* _EXERCISE INSTRUCTIONS_: Starting at the line that contains "Continue Shopping", output each line through the end of the data exactly, and nothing more.

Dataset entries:
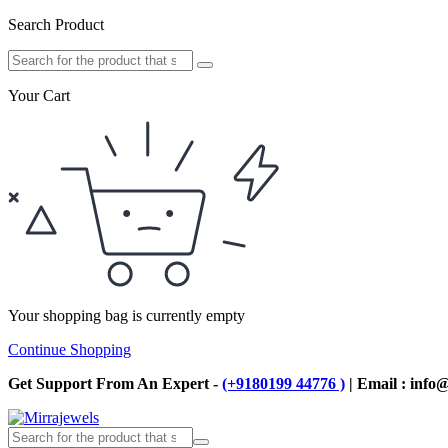
Search Product
Your Cart
Your shopping bag is currently empty
Continue Shopping
Get Support From An Expert -
(+9180199 44776 )
| Email : info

* _YOUR RESPONSE_:
Continue Shopping
Get Support From An Expert -
(+9180199 44776 )
| Email : info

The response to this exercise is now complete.